Joel tells Ellie the truth about the Firefly massacre and prepares for her to turn away from him forever—the only circumstance he could imagine if the secret were to come out. Only then something unexpected happens. Back in the premiere, Gail told Joel, “You can’t heal something unless you’re brave enough to say it out loud.” It’s not until Ellie hears Joel’s truth that she can move on from the emotional turmoil she’s been living in. She’s right that Joel is selfish; Joel is right that he’s driven by love. And though Joel assumes there’s no way she can hold those two ideas in her head at once, it turns out she can. “I don’t think I can forgive you for this,” she says. “But I would like to try.” 

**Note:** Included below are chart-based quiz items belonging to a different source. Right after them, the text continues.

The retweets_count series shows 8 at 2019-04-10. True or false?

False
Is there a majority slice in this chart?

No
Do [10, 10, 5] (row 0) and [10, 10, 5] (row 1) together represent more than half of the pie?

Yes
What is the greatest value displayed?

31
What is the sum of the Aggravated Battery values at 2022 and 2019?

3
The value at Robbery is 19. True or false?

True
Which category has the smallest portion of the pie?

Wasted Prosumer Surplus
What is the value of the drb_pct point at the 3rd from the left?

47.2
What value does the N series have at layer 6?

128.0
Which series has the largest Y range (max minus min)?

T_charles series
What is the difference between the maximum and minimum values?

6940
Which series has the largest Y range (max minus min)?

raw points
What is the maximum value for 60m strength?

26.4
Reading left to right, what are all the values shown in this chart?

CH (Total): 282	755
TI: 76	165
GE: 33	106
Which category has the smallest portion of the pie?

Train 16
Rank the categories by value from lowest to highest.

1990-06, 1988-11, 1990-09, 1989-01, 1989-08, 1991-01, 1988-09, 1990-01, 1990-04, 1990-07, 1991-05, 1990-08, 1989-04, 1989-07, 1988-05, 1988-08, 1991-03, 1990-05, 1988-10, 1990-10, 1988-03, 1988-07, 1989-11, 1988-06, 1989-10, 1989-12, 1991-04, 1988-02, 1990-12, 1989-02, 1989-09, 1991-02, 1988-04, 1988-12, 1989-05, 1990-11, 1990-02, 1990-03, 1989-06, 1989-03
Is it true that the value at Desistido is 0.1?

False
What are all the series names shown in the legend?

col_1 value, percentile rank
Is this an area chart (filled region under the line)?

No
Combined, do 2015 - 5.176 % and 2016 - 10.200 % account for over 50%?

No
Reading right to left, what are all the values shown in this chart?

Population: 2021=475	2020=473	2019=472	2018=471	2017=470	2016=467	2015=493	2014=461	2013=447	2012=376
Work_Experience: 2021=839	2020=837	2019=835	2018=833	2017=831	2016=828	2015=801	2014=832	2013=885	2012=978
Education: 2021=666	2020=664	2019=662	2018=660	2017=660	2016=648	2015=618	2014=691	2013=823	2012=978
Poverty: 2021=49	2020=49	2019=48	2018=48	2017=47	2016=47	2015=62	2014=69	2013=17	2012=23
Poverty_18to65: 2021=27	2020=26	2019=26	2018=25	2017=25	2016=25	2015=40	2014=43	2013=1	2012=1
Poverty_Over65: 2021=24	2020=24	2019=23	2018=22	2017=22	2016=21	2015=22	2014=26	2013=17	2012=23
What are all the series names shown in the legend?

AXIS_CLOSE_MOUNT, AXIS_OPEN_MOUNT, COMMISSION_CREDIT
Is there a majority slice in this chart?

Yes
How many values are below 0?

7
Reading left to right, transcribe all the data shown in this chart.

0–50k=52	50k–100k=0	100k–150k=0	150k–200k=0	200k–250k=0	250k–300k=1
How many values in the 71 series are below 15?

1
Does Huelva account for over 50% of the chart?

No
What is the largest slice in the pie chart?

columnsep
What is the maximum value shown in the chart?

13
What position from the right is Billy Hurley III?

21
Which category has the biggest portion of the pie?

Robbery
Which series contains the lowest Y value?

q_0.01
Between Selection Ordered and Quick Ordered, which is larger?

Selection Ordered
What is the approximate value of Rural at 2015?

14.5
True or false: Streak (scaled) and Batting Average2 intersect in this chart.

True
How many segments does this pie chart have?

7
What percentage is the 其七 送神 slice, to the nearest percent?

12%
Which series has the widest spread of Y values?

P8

It’s heartwarming to know Joel and Ellie got that moment of closure and heartbreaking to think of all the happier years they didn’t get together. It’s also a harrowing contrast to where Ellie is at on her Seattle revenge mission. As Joel’s dad makes clear, this is an episode about how each generation tries to do a little better than the one that came before them. Joel’s grandfather’s shocking brutality became his dad’s more commonplace parental abuse became Joel’s emotionally controlling protective streak. Now that Joel is gone, it’s up to Ellie to determine how she continues the family legacy. Right now her vengeance is driven by a need to feel in control again. But maybe there are other parts of Joel she can learn to carry on too.

Stray observations

  • • After Joel’s death, the opening credits switched from two figures to just one. This week we’re back to two again—maybe for the last time. 
  • • Jumping back into a pre-outbreak flashback in 1983 was kind of shocking to me. I know other post-apocalyptic shows have used that structure before, but I think The Last Of Us’ flashbacks have always been to a mid- or post-outbreak world. 
  • • I really believe Tony Dalton could have raised Pedro Pascal. Great casting. 
  • • I thought using birthdays as a way to chart the five-year time jump was a brilliant structural choice. I wonder if they skipped Ellie 18th birthday for time or if there’s a chance they’re saving it for another flashback before the show is done. 
  • • Pearl Jam’s “Future Days” wasn’t released until 2013 (a.k.a. ten years after the show’s outbreak happened), but Craig Mazin and Neil Druckmann have said the song is way too important to the series to worry about the continuity issue. 
  • • Joel threatening Kat with the fact that Ellie is 17 only for her to reply that she’s 19 was so funny. I also loved him talking about Dina’s “intentions” like he’s some kind of 1950s dad. 
  • • It’s just a New Year’s Eve joke, but Tommy saying “See you next year” to Joel was so quietly devastating.
  • • I know some people argue that there’s no way the Fireflies could actually have made a cure from Ellie and they were just doing reckless science, but I think it’s a much more interesting moral dilemma if we assume they could. This episode confirms Ellie would have wanted to go through with the procedure, and maybe letting Joel hear that and actually saying goodbye would have prevented his massacre (maybe).